Render as a numbered list only the lines from the one containing "scientific name: Carex heleonastes" through the last line of the material, both included, and leave out any blank lines.

**Data entries:**
--- START ---
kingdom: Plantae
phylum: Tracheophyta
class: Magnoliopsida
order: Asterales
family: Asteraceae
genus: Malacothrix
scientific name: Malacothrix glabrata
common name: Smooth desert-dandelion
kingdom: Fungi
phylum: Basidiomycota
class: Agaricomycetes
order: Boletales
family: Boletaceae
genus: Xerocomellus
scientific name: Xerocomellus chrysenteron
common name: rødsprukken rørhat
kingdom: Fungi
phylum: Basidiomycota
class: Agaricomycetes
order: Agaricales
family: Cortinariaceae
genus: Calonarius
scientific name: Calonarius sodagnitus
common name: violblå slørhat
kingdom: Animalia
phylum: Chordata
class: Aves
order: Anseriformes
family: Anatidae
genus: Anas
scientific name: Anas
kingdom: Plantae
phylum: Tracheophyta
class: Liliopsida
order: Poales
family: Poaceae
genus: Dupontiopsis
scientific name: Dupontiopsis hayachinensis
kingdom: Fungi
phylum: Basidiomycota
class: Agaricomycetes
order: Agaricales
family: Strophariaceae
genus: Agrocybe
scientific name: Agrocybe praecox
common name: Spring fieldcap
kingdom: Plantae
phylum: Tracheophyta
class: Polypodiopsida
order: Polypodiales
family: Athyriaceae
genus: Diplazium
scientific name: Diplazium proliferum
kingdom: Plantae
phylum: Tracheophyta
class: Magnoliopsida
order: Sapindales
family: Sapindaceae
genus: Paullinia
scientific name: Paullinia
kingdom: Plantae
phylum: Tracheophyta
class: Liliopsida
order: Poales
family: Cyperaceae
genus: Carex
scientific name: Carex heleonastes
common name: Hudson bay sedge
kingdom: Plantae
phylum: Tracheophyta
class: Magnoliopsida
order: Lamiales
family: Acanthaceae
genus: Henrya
--- END ---
**Response:**
1. scientific name: Carex heleonastes
2. common name: Hudson bay sedge
3. kingdom: Plantae
4. phylum: Tracheophyta
5. class: Magnoliopsida
6. order: Lamiales
7. family: Acanthaceae
8. genus: Henrya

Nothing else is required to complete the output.